## INSTRUCTION
Please format every line of the data below as a numbered list, leaving out any blank lines.

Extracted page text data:
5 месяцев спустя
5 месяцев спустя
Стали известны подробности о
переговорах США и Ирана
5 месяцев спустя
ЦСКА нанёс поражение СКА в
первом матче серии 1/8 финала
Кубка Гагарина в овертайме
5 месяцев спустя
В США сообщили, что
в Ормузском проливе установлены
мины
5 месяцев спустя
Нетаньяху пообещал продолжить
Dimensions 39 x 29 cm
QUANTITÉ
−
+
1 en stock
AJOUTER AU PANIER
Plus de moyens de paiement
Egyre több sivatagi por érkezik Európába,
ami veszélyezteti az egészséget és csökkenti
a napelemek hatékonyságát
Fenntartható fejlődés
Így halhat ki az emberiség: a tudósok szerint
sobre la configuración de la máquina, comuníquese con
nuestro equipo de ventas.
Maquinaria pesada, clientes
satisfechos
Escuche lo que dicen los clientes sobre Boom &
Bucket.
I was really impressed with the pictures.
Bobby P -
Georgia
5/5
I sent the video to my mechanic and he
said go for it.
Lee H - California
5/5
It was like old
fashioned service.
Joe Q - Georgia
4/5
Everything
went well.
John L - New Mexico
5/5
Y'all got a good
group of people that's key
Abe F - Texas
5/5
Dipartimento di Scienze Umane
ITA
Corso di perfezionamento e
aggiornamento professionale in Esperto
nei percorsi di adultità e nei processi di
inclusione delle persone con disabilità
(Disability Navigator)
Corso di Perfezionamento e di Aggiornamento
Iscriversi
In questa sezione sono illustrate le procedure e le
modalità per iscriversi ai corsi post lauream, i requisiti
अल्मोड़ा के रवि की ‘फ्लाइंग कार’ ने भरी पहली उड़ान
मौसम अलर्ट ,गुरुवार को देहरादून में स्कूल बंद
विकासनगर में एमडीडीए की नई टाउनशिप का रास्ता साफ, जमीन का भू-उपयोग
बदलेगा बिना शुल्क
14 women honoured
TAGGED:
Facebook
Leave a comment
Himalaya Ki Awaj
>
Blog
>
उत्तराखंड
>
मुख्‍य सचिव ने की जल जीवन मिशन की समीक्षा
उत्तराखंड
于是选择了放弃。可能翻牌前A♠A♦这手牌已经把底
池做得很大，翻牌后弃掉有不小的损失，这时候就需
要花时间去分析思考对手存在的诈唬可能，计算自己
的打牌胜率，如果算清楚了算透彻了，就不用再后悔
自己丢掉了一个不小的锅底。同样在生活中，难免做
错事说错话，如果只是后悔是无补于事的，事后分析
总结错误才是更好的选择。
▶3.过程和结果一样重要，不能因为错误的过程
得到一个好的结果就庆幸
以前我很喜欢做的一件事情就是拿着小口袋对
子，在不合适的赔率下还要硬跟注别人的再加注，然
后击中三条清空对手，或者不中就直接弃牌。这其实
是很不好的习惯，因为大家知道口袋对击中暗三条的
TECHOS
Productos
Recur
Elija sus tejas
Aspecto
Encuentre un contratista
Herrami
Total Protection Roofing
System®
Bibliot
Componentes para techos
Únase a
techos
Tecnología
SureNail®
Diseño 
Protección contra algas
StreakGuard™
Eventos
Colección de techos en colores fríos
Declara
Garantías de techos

## RESPONSE BELOW
1. 5 месяцев спустя
2. 5 месяцев спустя
3. Стали известны подробности о
4. переговорах США и Ирана
5. 5 месяцев спустя
6. ЦСКА нанёс поражение СКА в
7. первом матче серии 1/8 финала
8. Кубка Гагарина в овертайме
9. 5 месяцев спустя
10. В США сообщили, что
11. в Ормузском проливе установлены
12. мины
13. 5 месяцев спустя
14. Нетаньяху пообещал продолжить
15. Dimensions 39 x 29 cm
16. QUANTITÉ
17. −
18. +
19. 1 en stock
20. AJOUTER AU PANIER
21. Plus de moyens de paiement
22. Egyre több sivatagi por érkezik Európába,
23. ami veszélyezteti az egészséget és csökkenti
24. a napelemek hatékonyságát
25. Fenntartható fejlődés
26. Így halhat ki az emberiség: a tudósok szerint
27. sobre la configuración de la máquina, comuníquese con
28. nuestro equipo de ventas.
29. Maquinaria pesada, clientes
30. satisfechos
31. Escuche lo que dicen los clientes sobre Boom &
32. Bucket.
33. I was really impressed with the pictures.
34. Bobby P -
35. Georgia
36. 5/5
37. I sent the video to my mechanic and he
38. said go for it.
39. Lee H - California
40. 5/5
41. It was like old
42. fashioned service.
43. Joe Q - Georgia
44. 4/5
45. Everything
46. went well.
47. John L - New Mexico
48. 5/5
49. Y'all got a good
50. group of people that's key
51. Abe F - Texas
52. 5/5
53. Dipartimento di Scienze Umane
54. ITA
55. Corso di perfezionamento e
56. aggiornamento professionale in Esperto
57. nei percorsi di adultità e nei processi di
58. inclusione delle persone con disabilità
59. (Disability Navigator)
60. Corso di Perfezionamento e di Aggiornamento
61. Iscriversi
62. In questa sezione sono illustrate le procedure e le
63. modalità per iscriversi ai corsi post lauream, i requisiti
64. अल्मोड़ा के रवि की ‘फ्लाइंग कार’ ने भरी पहली उड़ान
65. मौसम अलर्ट ,गुरुवार को देहरादून में स्कूल बंद
66. विकासनगर में एमडीडीए की नई टाउनशिप का रास्ता साफ, जमीन का भू-उपयोग
67. बदलेगा बिना शुल्क
68. 14 women honoured
69. TAGGED:
70. Facebook
71. Leave a comment
72. Himalaya Ki Awaj
73. >
74. Blog
75. >
76. उत्तराखंड
77. >
78. मुख्‍य सचिव ने की जल जीवन मिशन की समीक्षा
79. उत्तराखंड
80. 于是选择了放弃。可能翻牌前A♠A♦这手牌已经把底
81. 池做得很大，翻牌后弃掉有不小的损失，这时候就需
82. 要花时间去分析思考对手存在的诈唬可能，计算自己
83. 的打牌胜率，如果算清楚了算透彻了，就不用再后悔
84. 自己丢掉了一个不小的锅底。同样在生活中，难免做
85. 错事说错话，如果只是后悔是无补于事的，事后分析
86. 总结错误才是更好的选择。
87. ▶3.过程和结果一样重要，不能因为错误的过程
88. 得到一个好的结果就庆幸
89. 以前我很喜欢做的一件事情就是拿着小口袋对
90. 子，在不合适的赔率下还要硬跟注别人的再加注，然
91. 后击中三条清空对手，或者不中就直接弃牌。这其实
92. 是很不好的习惯，因为大家知道口袋对击中暗三条的
93. TECHOS
94. Productos
95. Recur
96. Elija sus tejas
97. Aspecto
98. Encuentre un contratista
99. Herrami
100. Total Protection Roofing
101. System®
102. Bibliot
103. Componentes para techos
104. Únase a
105. techos
106. Tecnología
107. SureNail®
108. Diseño 
109. Protección contra algas
110. StreakGuard™
111. Eventos
112. Colección de techos en colores fríos
113. Declara
114. Garantías de techos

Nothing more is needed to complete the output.